Uri et al. [21] described a hip-inspired implant for revision of failed RSA with severe glenoid bone loss: their cohort of 11 failing-RSA patients underwent revision with the CAD/CAM (computer-assisted design/computer-assisted manufacture) shoulder (Stanmore Implants, Elstree, UK), which consisted of a large uncemented titanium glenoid shell mated to a cobalt–chrome tapered humeral stem. At a mean follow-up of 35 months, mean active anterior elevation and external rotation improved significantly, contrary to internal rotation. Pain was eased, especially during activity.
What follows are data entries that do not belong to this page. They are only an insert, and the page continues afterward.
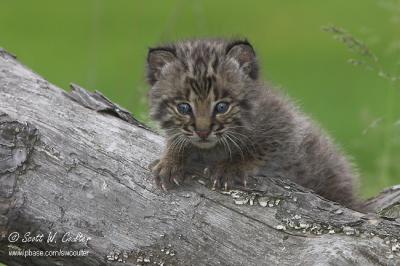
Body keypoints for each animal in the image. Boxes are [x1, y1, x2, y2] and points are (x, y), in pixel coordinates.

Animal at [145, 38, 358, 207]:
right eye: (184, 108)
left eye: (222, 107)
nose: (203, 132)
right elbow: (177, 137)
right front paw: (169, 161)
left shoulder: (286, 127)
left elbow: (257, 148)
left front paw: (229, 167)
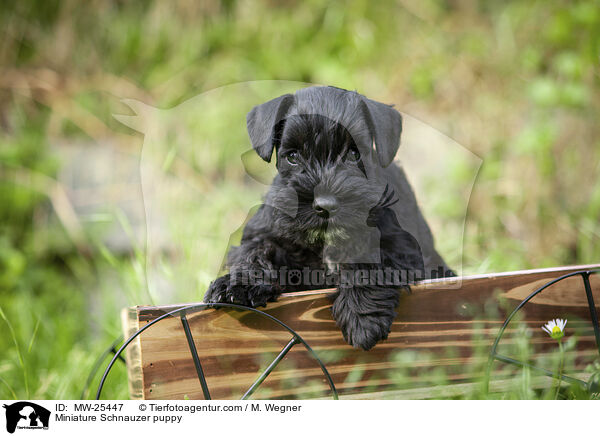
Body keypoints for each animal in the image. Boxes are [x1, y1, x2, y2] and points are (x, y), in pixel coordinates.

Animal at [204, 86, 452, 350]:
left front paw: (360, 316)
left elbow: (370, 261)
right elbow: (255, 251)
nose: (325, 206)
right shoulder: (269, 234)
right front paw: (236, 285)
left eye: (354, 153)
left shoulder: (400, 245)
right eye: (293, 156)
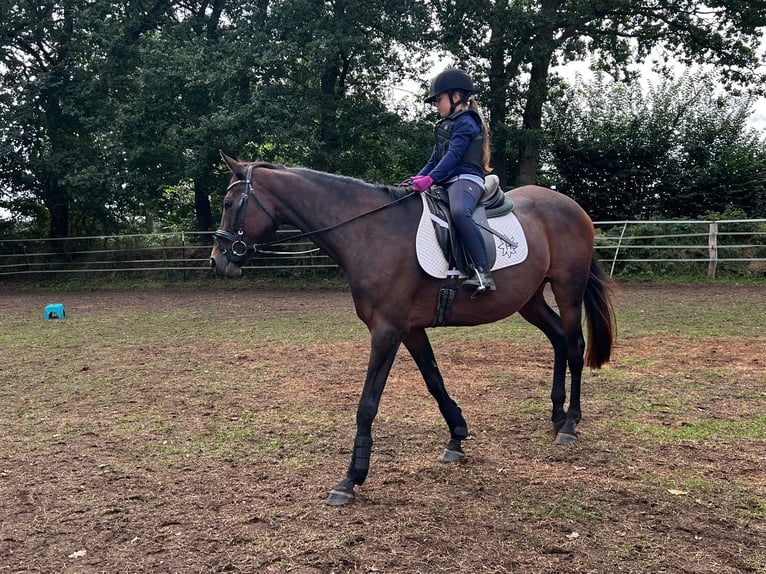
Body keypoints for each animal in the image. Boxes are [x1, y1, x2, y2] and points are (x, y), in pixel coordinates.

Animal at [210, 152, 616, 506]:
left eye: (229, 203)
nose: (217, 262)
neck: (371, 231)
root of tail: (573, 207)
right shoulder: (409, 330)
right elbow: (434, 380)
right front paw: (456, 437)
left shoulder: (387, 330)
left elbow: (367, 403)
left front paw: (351, 478)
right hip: (529, 300)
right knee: (559, 340)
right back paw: (557, 415)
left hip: (567, 289)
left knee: (574, 345)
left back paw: (570, 424)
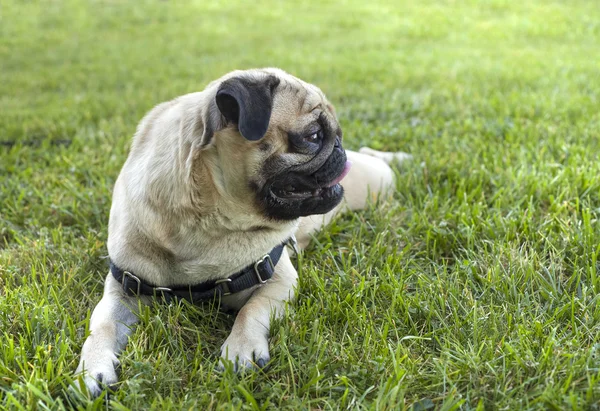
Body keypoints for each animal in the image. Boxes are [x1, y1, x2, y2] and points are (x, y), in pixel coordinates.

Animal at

The Oxford shoulder score decreased from 50 ± 4 to 33 ± 6, and the subjective shoulder value increased from 17 ± 11% to 48 ± 17 %.

We do not have any experience with this type of surgery but the early results seem to be promising.

Glenohumeral arthrodesis

Rühmann et al. [22] reported 2 arthrodeses after prosthesis removal in their group of 43 arthrodeses. They described difficult stable fixation because of reduced bony conditions, and bone grafting was performed in 1 patient.

In the report of Scalise and Iannotti [10], stable fusion was reached in 5 of 7 arthrodesis patients with severe glenohumeral bone loss and insufficiency of the rotator cuff and deltoid muscles after TSA. Additional bone-grafting procedures had to be performed in 4 patients, resulting in 2 unions.

We do not have any experience either and consider this treatment only in case of sufficient bone stock and failure of the resection arthroplasty.

Megahead CTA prosthesis

This study is to our knowledge the first to report on the results of the megahead CTA prosthesis in failure of RSA. The advantages of this prosthesis are the smooth lateral extension allowing for good gliding underneath the acromial arc. In case of a disruption of this arc it is advisable to look for bony stability to oppose the ascending force of the deltoid. This can be enhanced by implanting the prosthesis in more retroversion and by the medialisation of the centre of rotation which is often the case in severe glenoid erosion. In case of failure of the bony arc of the acromion/coracoid process we advise not to implant this type of prosthesis.

This study has also several limitations. First, the number of patients treated with a megahead prosthesis at our institution is relatively small, despite being a tertiary referral centre. Second, there was the retrospective design and therefore, not all data were available for all patients. Constant scores were not always completed or were lost in administration. Due to the incomplete data, no statistical analysis was possible.

On the other hand we consider it useful to report on these numbers so that future review articles can provide us better information concerning this rare surgery, which is becoming increasingly common.

Conclusion

In our case series study a hemiarthroplasty can be performed in case of revision. However the results are inferior to another RSA. Resection arthroplasty can be considered to relieve pain if the HA should fail, sometimes but not always at the cost of shoulder function. Arthrodesis should only be performed if the only alternative is amputation. Furthermore it must be noted that in almost half of the salvage procedures (9 of 19 patients) we performed (HA, spacer, RA), it was possible to reconvert the salvage to a RSA because of improvement of technique and growing surgical experience.